To enable the core collector, as root, open the /etc/kdump.conf configuration file in a text editor, remove the hash sign (“#”) from the beginning of the #core_collector makedumpfile -c --message-level 1 -d 31 line, and edit the command-line options as described below.
To enable the dump file compression, add the -c parameter. For example:
core_collector makedumpfile -c
To remove both zero and free pages, use the following:
core_collector makedumpfile -d 17 -c
Refer to the man page for makedumpfile for a complete list of available options.
Changing the Default Action
By default, when kdump fails to create a core dump, the root file system is mounted and /sbin/init is run.
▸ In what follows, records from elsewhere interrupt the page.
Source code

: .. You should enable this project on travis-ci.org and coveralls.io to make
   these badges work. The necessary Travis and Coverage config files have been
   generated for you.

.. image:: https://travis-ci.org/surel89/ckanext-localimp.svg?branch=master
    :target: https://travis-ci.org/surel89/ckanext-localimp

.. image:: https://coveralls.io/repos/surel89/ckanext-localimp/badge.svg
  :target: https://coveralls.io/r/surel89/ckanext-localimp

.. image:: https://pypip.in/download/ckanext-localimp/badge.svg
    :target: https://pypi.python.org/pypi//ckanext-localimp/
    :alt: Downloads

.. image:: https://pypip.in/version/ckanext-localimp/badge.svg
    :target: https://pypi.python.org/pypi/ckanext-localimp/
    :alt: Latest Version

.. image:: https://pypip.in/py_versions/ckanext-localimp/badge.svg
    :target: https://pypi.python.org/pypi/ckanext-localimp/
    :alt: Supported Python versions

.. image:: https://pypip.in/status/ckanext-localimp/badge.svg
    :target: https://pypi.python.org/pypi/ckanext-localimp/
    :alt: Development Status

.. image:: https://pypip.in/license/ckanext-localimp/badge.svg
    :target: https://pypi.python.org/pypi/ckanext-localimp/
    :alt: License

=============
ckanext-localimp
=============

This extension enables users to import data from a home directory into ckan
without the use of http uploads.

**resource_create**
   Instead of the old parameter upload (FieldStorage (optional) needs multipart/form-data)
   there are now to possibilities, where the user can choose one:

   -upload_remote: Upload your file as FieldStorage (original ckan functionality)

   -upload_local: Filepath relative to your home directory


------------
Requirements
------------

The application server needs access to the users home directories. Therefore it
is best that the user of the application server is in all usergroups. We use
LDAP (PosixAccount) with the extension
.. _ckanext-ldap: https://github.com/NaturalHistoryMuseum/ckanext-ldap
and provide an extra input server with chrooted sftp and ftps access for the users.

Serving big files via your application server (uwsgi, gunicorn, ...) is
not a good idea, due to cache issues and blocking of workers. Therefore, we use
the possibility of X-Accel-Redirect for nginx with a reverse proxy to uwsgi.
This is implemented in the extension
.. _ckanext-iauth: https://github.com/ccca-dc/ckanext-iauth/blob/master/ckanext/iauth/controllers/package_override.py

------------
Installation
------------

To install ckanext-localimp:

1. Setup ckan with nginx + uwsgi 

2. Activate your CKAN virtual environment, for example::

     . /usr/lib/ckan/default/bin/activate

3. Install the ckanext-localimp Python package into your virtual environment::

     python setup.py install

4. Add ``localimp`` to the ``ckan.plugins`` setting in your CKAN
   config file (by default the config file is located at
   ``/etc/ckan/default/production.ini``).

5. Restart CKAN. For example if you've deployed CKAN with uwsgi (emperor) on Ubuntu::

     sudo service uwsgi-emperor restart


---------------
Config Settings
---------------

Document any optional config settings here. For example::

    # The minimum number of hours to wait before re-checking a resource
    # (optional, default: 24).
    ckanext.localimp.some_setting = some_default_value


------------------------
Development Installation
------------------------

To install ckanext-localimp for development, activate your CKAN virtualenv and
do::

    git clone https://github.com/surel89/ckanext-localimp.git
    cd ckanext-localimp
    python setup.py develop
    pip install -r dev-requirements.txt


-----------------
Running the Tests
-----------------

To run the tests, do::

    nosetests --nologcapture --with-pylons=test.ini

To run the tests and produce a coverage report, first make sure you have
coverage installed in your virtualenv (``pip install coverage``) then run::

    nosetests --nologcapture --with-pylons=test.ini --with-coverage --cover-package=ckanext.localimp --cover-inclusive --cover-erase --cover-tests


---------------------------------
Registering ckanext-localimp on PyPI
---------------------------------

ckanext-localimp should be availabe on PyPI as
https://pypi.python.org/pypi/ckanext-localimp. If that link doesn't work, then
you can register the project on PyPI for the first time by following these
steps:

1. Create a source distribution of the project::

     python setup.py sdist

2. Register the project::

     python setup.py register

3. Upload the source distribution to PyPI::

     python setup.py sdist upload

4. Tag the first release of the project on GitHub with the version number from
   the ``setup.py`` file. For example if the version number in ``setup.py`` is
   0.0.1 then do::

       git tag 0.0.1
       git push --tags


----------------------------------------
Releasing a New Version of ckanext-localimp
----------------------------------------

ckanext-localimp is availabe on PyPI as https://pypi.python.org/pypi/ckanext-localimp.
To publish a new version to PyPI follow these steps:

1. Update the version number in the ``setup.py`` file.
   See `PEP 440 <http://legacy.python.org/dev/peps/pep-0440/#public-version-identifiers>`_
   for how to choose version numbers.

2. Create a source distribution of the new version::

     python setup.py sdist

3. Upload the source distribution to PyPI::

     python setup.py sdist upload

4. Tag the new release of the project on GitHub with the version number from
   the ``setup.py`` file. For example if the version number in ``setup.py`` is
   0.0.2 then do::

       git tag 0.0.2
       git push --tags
To change this behavior, as root, open the /etc/kdump.conf configuration file in a text editor, remove the hash sign (“#”) from the beginning of the #default shell line, and replace the value with a desired action as described below:
|reboot||Reboot the system, losing the core in the process.|
|halt||Halt the system.|
|poweroff||Power off the system.|
|shell||Run the msh session from within the initramfs, allowing a user to record the core manually.|
Enabling the Service
To start the kdump daemon at boot time, type the following at a shell prompt as root:
# chkconfig kdump on
This will enable the service for runlevels 2, 3, 4, and 5. Similarly, typing "chkconfig kdump off" will disable it for all runlevels. To start the service in the current session, use the following command as root:
# service kdump start
Testing the Configuration
The commands below will cause the kernel to crash. Use caution when following these steps, and by no means use them on a production machine. To test the configuration, reboot the system with kdump enabled, and make sure that the service is running:
# service kdump status Kdump is operational
Then type the following commands at a shell prompt:
# echo 1 > /proc/sys/kernel/sysrq # echo c > /proc/sysrq-trigger
This will force the Linux kernel to crash, and the address-YYYY-MM-DD-HH:MM:SS/vmcore file will be copied to the location you have selected in the configuration (that is, to /var/crash/ by default).